Ma c’è da capire la rabbia della gente, esplosa l’altra notte, quasi una rivendicazione d’orgoglio patriottico. Per tutto questo tempo, l’ossessione della vergognosa sconfitta si era radicata nell’animo, addirittura trascendendo i pur annosi ed estenuanti dibattiti che più volte hanno scosso l’amicizia tra i due Paesi, come quelli sulla paternità di Johnny Hallyday, o sulla salsa samurai. La beffa dei Mondiali aveva resuscitato antichi dissapori, “il Belgio è un’invenzione”, “i francesi sono sciovinisti, noi no”, a tal punto che il risentimento per l’amarissima sconfitta aveva trovato ospitalità lessicale in un concetto riassunto dalla parola “seum”.

Subito ridicolizzata dai francesi, perché ancora una volta ciò dimostrava la sudditanza belga pure nell’adottare un vocabolo divenuto popolare a Parigi e dintorni negli ultimi anni, derivato dal termine arabo algerino sèmm. Significa veleno, ed è una delle 250 parole arabe entrate nell’uso quotidiano della lingua francese, piuttosto familiare tra i falansteri disperati delle banlieues parigine. Dove ha rimpiazzato l’espressione ‘j’ai la haine’, sono pieno d’odio, allargandone l’orizzonte semantico. Esprime infatti non solo odio, ma anche collera. E disgusto.
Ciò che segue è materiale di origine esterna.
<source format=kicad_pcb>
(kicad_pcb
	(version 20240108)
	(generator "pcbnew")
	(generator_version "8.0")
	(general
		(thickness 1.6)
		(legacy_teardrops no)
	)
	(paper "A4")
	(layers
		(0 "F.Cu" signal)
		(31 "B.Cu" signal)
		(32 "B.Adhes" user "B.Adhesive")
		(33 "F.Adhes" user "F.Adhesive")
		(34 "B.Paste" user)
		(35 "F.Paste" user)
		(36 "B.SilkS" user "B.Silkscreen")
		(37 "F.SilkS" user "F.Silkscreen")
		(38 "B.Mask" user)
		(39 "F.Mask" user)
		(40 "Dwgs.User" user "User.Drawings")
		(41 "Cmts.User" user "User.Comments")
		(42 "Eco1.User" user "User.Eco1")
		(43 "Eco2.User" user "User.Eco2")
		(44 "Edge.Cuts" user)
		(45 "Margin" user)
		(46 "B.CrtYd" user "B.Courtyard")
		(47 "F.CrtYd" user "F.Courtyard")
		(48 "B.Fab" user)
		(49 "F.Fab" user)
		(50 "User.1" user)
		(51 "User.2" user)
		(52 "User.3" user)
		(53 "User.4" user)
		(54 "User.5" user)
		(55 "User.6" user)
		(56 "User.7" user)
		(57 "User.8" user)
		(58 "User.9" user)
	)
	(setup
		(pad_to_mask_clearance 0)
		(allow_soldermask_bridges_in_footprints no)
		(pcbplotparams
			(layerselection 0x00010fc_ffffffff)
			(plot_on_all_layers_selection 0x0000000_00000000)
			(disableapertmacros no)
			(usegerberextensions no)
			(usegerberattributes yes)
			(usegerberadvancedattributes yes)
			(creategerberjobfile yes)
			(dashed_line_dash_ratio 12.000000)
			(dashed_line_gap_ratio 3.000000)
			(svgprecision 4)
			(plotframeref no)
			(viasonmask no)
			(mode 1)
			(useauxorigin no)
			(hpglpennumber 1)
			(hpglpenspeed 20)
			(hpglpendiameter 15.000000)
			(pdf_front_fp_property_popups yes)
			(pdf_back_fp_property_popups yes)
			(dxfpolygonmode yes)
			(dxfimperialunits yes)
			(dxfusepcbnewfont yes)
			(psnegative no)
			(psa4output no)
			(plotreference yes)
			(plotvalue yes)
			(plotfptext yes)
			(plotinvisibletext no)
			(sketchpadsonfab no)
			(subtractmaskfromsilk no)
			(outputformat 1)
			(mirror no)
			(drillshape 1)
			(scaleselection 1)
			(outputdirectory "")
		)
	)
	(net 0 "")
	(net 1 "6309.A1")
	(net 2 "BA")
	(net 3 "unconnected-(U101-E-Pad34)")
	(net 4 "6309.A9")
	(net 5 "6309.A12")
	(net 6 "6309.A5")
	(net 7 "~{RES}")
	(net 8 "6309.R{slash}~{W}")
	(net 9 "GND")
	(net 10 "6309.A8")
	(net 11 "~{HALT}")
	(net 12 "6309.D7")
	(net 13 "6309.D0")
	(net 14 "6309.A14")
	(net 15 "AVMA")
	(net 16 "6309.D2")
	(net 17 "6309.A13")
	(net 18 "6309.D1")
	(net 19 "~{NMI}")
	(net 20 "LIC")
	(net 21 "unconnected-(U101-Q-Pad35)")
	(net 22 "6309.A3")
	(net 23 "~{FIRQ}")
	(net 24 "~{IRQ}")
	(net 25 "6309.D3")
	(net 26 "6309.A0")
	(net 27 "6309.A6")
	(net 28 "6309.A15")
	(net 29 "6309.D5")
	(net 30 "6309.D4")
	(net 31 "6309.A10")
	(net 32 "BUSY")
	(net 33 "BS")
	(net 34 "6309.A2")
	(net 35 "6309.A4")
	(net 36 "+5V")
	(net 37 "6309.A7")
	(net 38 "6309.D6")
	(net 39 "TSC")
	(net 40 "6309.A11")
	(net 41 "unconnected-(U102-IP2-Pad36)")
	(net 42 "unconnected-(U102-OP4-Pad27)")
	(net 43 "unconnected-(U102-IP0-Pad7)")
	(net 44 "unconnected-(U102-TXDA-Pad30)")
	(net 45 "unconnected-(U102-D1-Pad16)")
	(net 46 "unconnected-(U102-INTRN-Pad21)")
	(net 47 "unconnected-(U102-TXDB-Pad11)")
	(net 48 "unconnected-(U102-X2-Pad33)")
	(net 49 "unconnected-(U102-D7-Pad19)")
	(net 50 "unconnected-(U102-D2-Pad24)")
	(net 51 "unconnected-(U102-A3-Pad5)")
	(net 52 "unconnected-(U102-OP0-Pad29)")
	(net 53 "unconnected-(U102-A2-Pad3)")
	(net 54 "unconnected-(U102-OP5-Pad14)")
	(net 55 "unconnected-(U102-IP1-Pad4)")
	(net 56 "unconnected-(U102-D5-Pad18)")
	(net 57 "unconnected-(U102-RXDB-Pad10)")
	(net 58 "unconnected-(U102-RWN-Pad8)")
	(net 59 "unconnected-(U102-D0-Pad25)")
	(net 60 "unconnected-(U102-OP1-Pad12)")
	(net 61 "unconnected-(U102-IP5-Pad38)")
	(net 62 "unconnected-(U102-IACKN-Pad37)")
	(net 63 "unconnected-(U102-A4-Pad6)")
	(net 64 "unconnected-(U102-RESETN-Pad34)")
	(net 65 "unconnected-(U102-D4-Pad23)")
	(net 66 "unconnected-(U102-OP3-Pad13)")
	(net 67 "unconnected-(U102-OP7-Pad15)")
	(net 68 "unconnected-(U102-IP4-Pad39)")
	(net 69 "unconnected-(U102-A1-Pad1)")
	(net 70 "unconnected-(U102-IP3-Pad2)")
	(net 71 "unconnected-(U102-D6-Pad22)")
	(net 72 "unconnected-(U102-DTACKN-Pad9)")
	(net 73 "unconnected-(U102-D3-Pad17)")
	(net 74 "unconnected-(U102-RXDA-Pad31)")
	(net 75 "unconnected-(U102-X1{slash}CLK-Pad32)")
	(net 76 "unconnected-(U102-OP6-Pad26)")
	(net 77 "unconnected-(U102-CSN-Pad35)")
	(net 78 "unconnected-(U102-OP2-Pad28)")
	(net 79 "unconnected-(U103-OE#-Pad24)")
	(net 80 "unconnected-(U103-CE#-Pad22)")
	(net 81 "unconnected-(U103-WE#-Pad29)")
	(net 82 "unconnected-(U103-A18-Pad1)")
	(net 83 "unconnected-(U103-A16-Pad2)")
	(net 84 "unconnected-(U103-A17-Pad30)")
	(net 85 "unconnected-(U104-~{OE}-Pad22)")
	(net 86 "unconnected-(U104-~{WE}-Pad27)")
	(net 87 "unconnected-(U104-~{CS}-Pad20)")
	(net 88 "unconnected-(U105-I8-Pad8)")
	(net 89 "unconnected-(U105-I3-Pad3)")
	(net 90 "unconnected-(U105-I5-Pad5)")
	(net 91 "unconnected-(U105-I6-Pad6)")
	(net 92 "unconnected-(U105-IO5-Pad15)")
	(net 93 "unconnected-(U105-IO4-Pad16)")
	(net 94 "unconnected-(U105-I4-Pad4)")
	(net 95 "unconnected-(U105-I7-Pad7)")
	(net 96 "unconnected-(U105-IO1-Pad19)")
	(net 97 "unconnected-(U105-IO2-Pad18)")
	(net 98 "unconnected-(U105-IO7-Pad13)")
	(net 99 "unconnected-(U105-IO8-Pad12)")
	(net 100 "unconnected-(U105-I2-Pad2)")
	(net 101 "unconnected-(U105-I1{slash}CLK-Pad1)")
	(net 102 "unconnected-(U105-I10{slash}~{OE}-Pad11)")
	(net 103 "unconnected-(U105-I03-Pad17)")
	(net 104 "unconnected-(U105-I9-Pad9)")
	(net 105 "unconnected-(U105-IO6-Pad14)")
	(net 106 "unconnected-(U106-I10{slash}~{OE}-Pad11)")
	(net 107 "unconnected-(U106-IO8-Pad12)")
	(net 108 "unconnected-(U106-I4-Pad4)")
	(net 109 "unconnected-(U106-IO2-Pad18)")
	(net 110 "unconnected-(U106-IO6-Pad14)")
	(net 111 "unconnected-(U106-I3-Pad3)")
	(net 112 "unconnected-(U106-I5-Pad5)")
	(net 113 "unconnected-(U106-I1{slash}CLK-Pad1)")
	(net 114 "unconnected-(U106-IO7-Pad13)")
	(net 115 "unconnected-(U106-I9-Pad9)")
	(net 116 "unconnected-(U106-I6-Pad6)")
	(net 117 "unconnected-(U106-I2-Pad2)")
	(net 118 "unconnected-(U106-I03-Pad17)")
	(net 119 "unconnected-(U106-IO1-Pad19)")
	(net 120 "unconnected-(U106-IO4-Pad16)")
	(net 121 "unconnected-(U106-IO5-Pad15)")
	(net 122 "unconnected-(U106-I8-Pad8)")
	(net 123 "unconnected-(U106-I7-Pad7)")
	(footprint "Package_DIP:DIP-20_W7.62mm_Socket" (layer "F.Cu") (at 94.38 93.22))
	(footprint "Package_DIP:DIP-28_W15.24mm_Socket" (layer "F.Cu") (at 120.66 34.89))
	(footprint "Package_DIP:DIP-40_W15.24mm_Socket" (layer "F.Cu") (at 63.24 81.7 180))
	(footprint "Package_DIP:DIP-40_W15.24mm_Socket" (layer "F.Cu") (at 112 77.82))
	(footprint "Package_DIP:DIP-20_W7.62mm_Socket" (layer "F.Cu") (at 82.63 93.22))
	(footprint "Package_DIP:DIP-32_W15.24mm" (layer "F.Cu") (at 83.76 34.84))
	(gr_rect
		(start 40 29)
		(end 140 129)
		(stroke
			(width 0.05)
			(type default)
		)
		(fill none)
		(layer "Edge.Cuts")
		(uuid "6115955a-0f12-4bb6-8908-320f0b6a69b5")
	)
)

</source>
Tutto quello che hanno provato e provano ancora i tifosi belgi. Brutta cosa, temono i commentatori di giornali e tv: fomenta patriottismo aggressivo. Sciovinismo. Proprio ciò che rimproveriamo ai francesi… Il “seum” made in Belgium svela i “nostri complessi e le nostre frustrazioni di fronte a certi atteggiamenti francesi che sconfinano spesso nell’arroganza”. Perché imitarli?
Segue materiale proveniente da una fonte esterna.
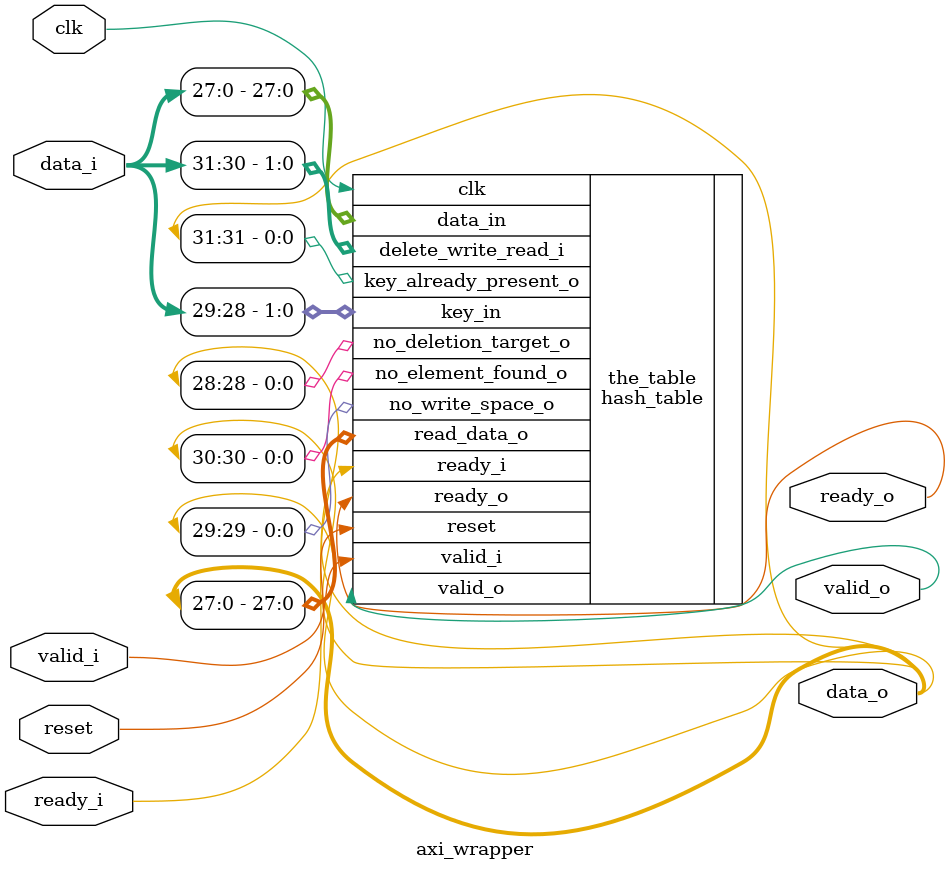
<source format=v>
module axi_wrapper #(parameter KEY_WIDTH = 2,
                     parameter DATA_WIDTH = 28,
                     parameter NUMBER_OF_TABLES = 3,
                     parameter [32*NUMBER_OF_TABLES-1:0] HASH_TABLE_SIZE = 96'h000000020000000200000002,
                     parameter [KEY_WIDTH*NUMBER_OF_TABLES*2-1:0] Q_MATRIX = 12'h0)
( 
    input clk,
    input reset,
    input [2+DATA_WIDTH+KEY_WIDTH-1:0] data_i,
    input ready_i,
    input valid_i,
    output ready_o,
    output valid_o,
    output [2+DATA_WIDTH+KEY_WIDTH-1:0] data_o ); 

hash_table #( .KEY_WIDTH(KEY_WIDTH),
              .DATA_WIDTH(DATA_WIDTH),
              .NUMBER_OF_TABLES(NUMBER_OF_TABLES),
              .SIZES(HASH_TABLE_SIZE),
              .MATRIX(Q_MATRIX) ) 
the_table ( 
    .clk(clk),
    .reset(reset),
    .key_in(data_i[DATA_WIDTH+KEY_WIDTH-1:DATA_WIDTH]),
    .data_in(data_i[DATA_WIDTH-1:0]),
    .delete_write_read_i(data_i[DATA_WIDTH+KEY_WIDTH+2-1:DATA_WIDTH+KEY_WIDTH]),
    .ready_i(ready_i),
    .valid_i(valid_i),
    .ready_o(ready_o),
    .valid_o(valid_o),
    .read_data_o(data_o[DATA_WIDTH-1:0]),
    .no_deletion_target_o(data_o[28]),
    .no_write_space_o(data_o[29]),
    .no_element_found_o(data_o[30]),
    .key_already_present_o(data_o[31]));
endmodule

</source>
L’euforia calcistica esalta la “belgitudine”, però cancella la grande caratteristica dei belgi, la loro autoderisione. Col risultato che a soffrirne di più sono i belgi francofoni, per i quali la questione è più complessa. Ha cioè una dimensione supplementare, profonda, viscerale. E paradossale. La rivalità coi francesi è infatti nutrita dall’elevato grado di dipendenza nei confronti della loro cultura e della loro politica. Il predominio francese è pesante, talvolta soffocante. Per liberarsene, si ricorre alla storia. L’antidoto alla supremazia gallica è nella festa nazionale che celebra la Battaglia degli Speroni d’oro, epica vittoria dei Conti di Fiandre contro Filippo IV il Bello, re di Francia. Avvenne l’11 luglio del 1302. La stessa data della finalissima di Wembley.